Doç. Dr. Murat Volkan Dülger, hakaret dışındaki suç soruşturmalarında Türkiye ile diğer ülkeler arasında hakaret iddialarındaki gibi bir sorun yaşanmadığını ifade ederek "Örneğin çocuk pornografisine anında müdahale ediyorlar, anında IP numarası gönderiyorlar. Veya sizin özel hayatınıza ilişkin bir görüntü ifşa edilmesi halinde mahkemeye gitmenize bile gerek kalmıyor. Siz sosyal medya mecrasına bunu bildirdiğinizde anında o hesapları engelliyorlar, görüntüleri kaldırıyorlar." diye konuştu.
Hocasına hakaret eden öğrenciye beddua
Doç. Dr. Murat Volkan Dülger, politikacılara yönelik küfür ve dolandırıcı, yalancı, hırsız gibi nitelemelere değinirken "Ama siyaset sahnesine çıktıysanız bunlara alışacaksınız. Biz hocayız. Öğrencilerimiz dersten kalıyor. Onların deyimiyle biz bırakıyoruz. Hocaya küfrediyor mu öğrenci? Evet ediyor. Bizim bunun için önlemimiz var; bu işe başlarken öğrenci kardeşlerimiz bizim için ne düşünüyorsa, Allah onlara iki katını versin diyoruz. Bunu böyle göğüslüyoruz. Siyasetçi de bunu yapacak. Bunu yapamıyorsa siyaset sahnesine çıkmayacak, siyasete soyunmayacak."
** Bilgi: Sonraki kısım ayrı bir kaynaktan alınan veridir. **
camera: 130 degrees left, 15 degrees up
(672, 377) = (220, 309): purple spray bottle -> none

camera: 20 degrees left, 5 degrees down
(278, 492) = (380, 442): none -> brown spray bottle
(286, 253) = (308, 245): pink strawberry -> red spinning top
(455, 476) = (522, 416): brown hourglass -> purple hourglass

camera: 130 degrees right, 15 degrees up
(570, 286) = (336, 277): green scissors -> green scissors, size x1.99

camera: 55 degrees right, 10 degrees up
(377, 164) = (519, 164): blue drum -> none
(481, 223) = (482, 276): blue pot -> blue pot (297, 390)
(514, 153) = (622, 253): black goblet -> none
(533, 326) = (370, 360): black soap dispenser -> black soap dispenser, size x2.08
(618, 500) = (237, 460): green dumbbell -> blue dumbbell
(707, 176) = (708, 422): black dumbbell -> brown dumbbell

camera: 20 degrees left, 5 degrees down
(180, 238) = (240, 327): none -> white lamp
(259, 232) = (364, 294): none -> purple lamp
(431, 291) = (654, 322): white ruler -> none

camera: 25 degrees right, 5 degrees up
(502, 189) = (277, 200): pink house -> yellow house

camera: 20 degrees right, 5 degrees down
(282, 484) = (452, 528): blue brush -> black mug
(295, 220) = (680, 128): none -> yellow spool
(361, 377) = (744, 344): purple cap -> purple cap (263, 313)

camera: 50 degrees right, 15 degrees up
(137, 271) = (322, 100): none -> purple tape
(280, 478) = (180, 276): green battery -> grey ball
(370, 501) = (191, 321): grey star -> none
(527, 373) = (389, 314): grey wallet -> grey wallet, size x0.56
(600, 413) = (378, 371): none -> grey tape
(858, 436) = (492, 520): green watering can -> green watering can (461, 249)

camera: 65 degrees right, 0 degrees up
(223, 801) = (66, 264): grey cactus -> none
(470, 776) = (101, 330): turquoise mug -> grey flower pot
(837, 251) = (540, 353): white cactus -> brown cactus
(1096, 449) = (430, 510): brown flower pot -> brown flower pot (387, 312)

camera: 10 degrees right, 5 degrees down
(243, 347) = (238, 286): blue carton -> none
Sağlıklı karar için ihtisas mahkemeleri önerisi
Program moderatörü Doç. Dr. Hasan Sınar da, internete erişim başvurularında daha sağlıklı kararlar alınabilmesi için yargıda uzmanlaşmaya ihtiyaç olduğunu savundu. Doç.Dr. Sınar, şöyle konuştu: "Nasıl ki fikri ve sınai mülkiyet haklarında ihtisas mahkemesi tesis edildiyse, erişimin engellenmesi konusuna da sulh ceza hakimlikleri değil, kurulacak uzmanlık mahkemeleri bakmalı. Erişimin engellenmesi tedbirine bir ihtisas mahkemesi tarafından karar verilmesi ve oradaki hakimlerin bilişim hukuku alanında en azından yüksek lisans, ihtisas yapmış akreditasyon sahibi hakimler olması halinde bu sorun bir ölçüde çözümlenir. Ama bu yöntem, genel yargı bağımsızlığı ve hukuk güvenliği sorununu da tek başına çözemeyecektir."